Abstract:Compared with the generic scenes, crowded scenes contain highly-overlapped instances, which result in: 1) more ambiguous anchors during training of object detectors, and 2) more predictions are likely to be mistakenly suppressed in post-processing during inference. To address these problems, we propose two new strategies, density-guided anchors (DGA) and density-guided NMS (DG-NMS), which uses object density maps to jointly compute optimal anchor assignments and reweighing, as well as an adaptive NMS. Concretely, based on an unbalanced optimal transport (UOT) problem, the density owned by each ground-truth object is transported to each anchor position at a minimal transport cost.
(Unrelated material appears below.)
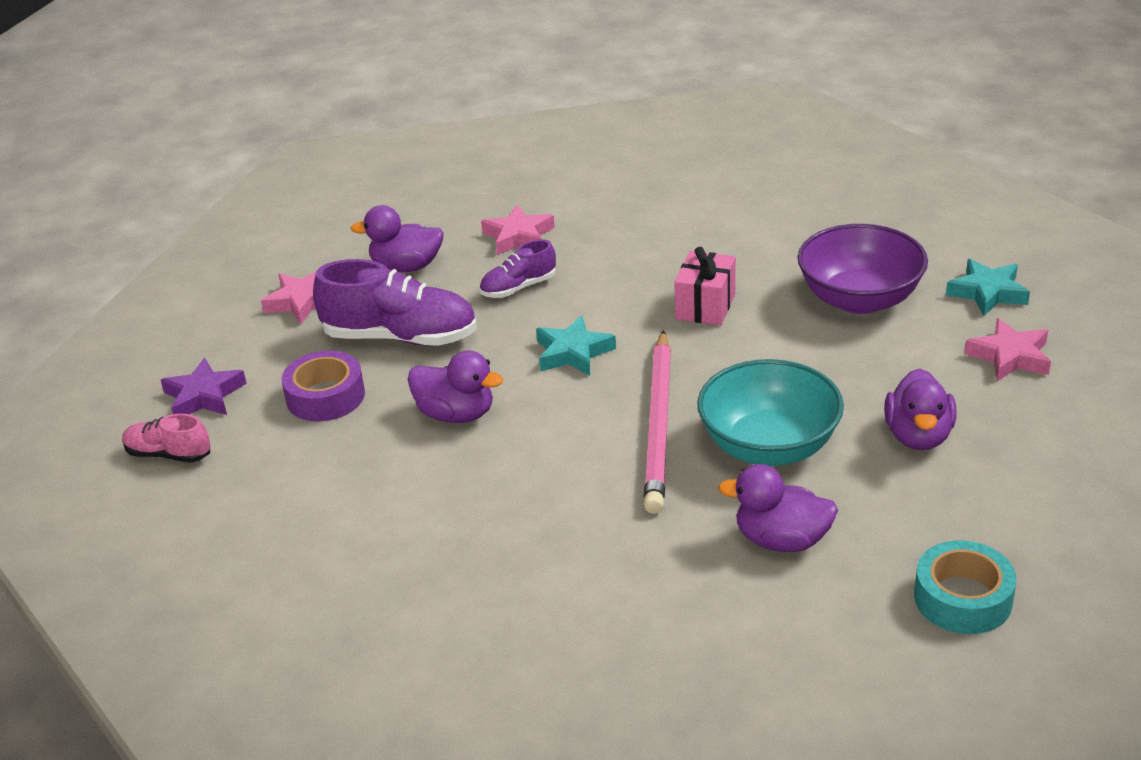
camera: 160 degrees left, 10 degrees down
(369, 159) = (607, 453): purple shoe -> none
And density on anchors comprises an instance-specific density distribution, from which DGA decodes the optimal anchor assignment and re-weighting strategy. Meanwhile, DG-NMS utilizes the predicted density map to adaptively adjust the NMS threshold to reduce mistaken suppressions. In the UOT, a novel overlap-aware transport cost is specifically designed for ambiguous anchors caused by overlapped neighboring objects. Extensive experiments on the challenging CrowdHuman dataset with Citypersons dataset demonstrate that our proposed density-guided detector is effective and robust to crowdedness. The code and pre-trained models will be made available later.